Manual pre-loading is particularly useful for OpenLLM or bento-archive models and scenarios requiring specific storage configurations. However, it requires more in-depth knowledge of Kubernetes and may add complexity to operations like canary deployments.

When to Use Manual Pre-loading

For most users, the simpler Model Caching method is recommended. Consider manual pre-loading if you:

  • Need to pre-load models incompatible with standard caching
  • Have specific storage needs not supported by model caching
  • Possess advanced Kubernetes knowledge and can manage PVCs manually
  • Require precise control over model lifecycles

Before You Start

To use Manual Pre-loading with PVCs, administrators need to ensure the following:

  • Create a PVC: You must create a PVC in the same Kubernetes namespace where you intend to deploy your inference service.
  • Sufficient Storage: Ensure the PVC has storage resources for storing the entire model, based on expected model sizes.
  • Review any necessary resources specific to the model you want to pre-load:

Note on HuggingFace Tokens

If the model you wish to download from HuggingFace requires authentication (i.e., a token), you must set the HF_TOKEN environment variable with your HuggingFace token. The following HuggingFace example assumes that this token is stored in the environment variable HF_TOKEN.


Examples

OpenLLM from HuggingFace

The following example demonstrates how to preload the meta-llama/Meta-Llama-3.1-8B-Instruct model from HuggingFace onto a PVC named models-pvc. This model requires a HuggingFace token and access permissions, which can be requested at huggingface.co. This example employs a Kubernetes Job that executes the huggingface-cli command to download the model to the /mnt/models/meta-llama-3.1-8b-instruct directory on the PVC. However, you can customize the Job to use any method that suits your needs for preloading models.

apiVersion: batch/v1
kind: Job
metadata:
  name: download-llama-3-1-8b-instruct-model
spec:
  template:
    spec:
      containers:
      - name: model-installer
        image: kserve/huggingfaceserver:latest
        command: ["/bin/sh", "-c"]
        args:
          - |
            MODEL_DIR="/mnt/models/meta-llama-3.1-8b-instruct"

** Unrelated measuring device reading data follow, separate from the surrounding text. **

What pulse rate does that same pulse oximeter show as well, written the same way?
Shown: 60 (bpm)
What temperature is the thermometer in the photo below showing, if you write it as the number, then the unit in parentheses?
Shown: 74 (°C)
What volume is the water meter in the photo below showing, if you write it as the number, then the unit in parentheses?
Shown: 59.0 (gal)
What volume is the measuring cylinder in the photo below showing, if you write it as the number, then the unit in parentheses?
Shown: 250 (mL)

            huggingface-cli download meta-llama/Meta-Llama-3.1-8B-Instruct --token $HF_TOKEN --local-dir $MODEL_DIR

            [ $? -eq 0 ] && echo "Model download complete" || echo "Model download failed"            
        env:
        - name: HF_TOKEN
          value: hf_XXXXXXXXXXXXXXXXXXXXXX
        volumeMounts:
        - name: models-cache
          mountPath: /mnt/models
      restartPolicy: OnFailure
      volumes:
      - name: models-cache
        persistentVolumeClaim:
          claimName: models-pvc

Applying the Kubernetes Job

After creating the YAML file (e.g., download-llama-3-1-8b-instruct-model.yaml) with the content provided in the example above, you can apply it to your Kubernetes cluster using the following command:

kubectl apply -f download-llama-3-1-8b-instruct-model.yaml
tip icon Tip

You can monitor the logs to view the progress of the model being downloaded onto the PVC or to check for any errors that may have occurred.

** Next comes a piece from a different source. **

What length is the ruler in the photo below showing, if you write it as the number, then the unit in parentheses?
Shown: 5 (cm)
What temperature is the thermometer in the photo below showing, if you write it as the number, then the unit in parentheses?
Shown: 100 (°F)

kubectl logs job/download-llama-3-1-8b-instruct-model

When the model has been successfully downloaded, the last few lines of the log should look similar to the following output:

Download complete. Moving file to /mnt/models/meta-llama-3.1-8b-instruct/model-00001-of-00004.safetensors
Fetching 17 files:  41%|████      | 7/17 [01:04<01:36,  9.67s/it]Download complete. Moving file to /mnt/models/meta-llama-3.1-8b-instruct/original/consolidated.00.pth
Fetching 17 files: 100%|██████████| 17/17 [02:04<00:00,  7.30s/it]
/mnt/models/meta-llama-3.1-8b-instruct
Model download complete

At this point, you can now reference the model stored on the PVC in your inference service deployment.